I got a call from a local farmer’s husband Tom on his way to pick up fish and chips asking me if we were having a burn up. My response of what!? Clearly indicated we weren’t having any burn up and it was in fact a large fire on our farm. We quickly ran over the farm to see our straw stack of 350 sheeted bales of lovely dry barley straw completely taken by flames.  The fire crew responded very quickly and soon were out to get it under control.  To this day we are so thankful the wind was blowing away from the farm and across the road.  If it was blowing towards the farm the unimaginable could well have happened and the whole farm could have been lost.  Unfortunately, this was the doing of a group of children who had been around the village causing petty nuisance all week.  Children that shouldn’t off been out anyway especially in large groups due to the virus.  We since learn that two of the young persons have now written statements admitting they caused the fire.  It wasn’t targeted at us specifically they just thought it would be a fun bit of entertainment!

Well since this happened the support from family, friends, fellow farmers and our local community has been outstanding.  We had several bags of pasta turn up, multiple offers of straw, hundreds of offers of help and thousands of lovely comments, words of reassurance and support in people coming and buying our produce.

Two days after the fire lockdown begun and we were very unsure of how this would affect all of our businesses. Fortunately, our Milk buyer Davis and Parsons have worked tirelessly trying to find buyers for our milk and has remained able to collect our milk 3 times a week. Although it has been sold at a lower price we are grateful we never had to sole destroyingly pour it down the drain and the future looks bright with new opportunities arising.

Our raw milk sales on farm however, have made up for the loss in bulk milk sales. We have been doing around double the quantity through our vending machines on farm with a huge support from the local community who would rather come and visit our farm for milk, eggs and ice cream than visit the supermarkets and once they noticed the difference they were hooked.

To adhere with the governments guidelines, we have done a strict 1 customer in the milk shed at one time with hand sanitizers and wipes to use before and after. People have to keep 2 meters apart at all times while waiting outside the shed and we often collect items for vulnerable customers so they don’t have to get out of the car.  We tried putting the machines outside too while we redid the flooring. People really liked the machines outside on a nice day but in the rain it wasn’t so easy and they generally where a lot harder to keep clean! We had to sacrifice an old grains pit which had calves in and make our car park bigger to allow more cars in off the road.

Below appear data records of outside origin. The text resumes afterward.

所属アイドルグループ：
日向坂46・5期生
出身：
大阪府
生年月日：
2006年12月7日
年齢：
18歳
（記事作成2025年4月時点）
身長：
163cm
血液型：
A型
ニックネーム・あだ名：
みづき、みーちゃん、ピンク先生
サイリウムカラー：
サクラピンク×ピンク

We have had a huge increase in families visiting and watching the cows and general day to day life and they are finally appreciating where food comes from and the effort that goes into it.  Barry now has quite a fan club of under 5 year olds…although he says it’s the mums that comes to watch him really!  With all the zoos, farm parks and animal centres shut we’ve had a lot of struggling autistic families come up to see the cows and have been eternally grateful for the help in calming their children.  Selling the milk on the farm has been a life saver for us and its extremely rewarding albeit extremely hard work with it becoming a near fulltime job for someone.

I have been making ice cream on farm using our cow’s milk now for over 5 years and have built up a brilliant number of events throughout the summer months with something on every weekend from May to September. Due to the virus all these events and weddings are now cancelled and postponed to next year which was a huge hit to my business.  Not only events but with the restaurants being shut, all my hospitality trade dried up overnight – a few days before Mother’s day being one of the busiest days for any restaurant.

I have been exceptionally lucky that since lockdown begun the sun has shone nearly every day and whether the sun is out, people want ice cream. I’ve invented some new flavours and the word has spread locally to now sell a large amount from the farm. Local delis’ farm shops and village stores have stocked the ice cream and even some restaurants have turned into convenience stored for the local community. Seeing this surge in 480ml tubs has led to me purchasing a potting machine which will make the job a lot quicker and easier.

We hope as the world goes back to a form of ‘normality’ that customers will continue to support our business and other local business who have made a huge effort to support them throughout the pandemic.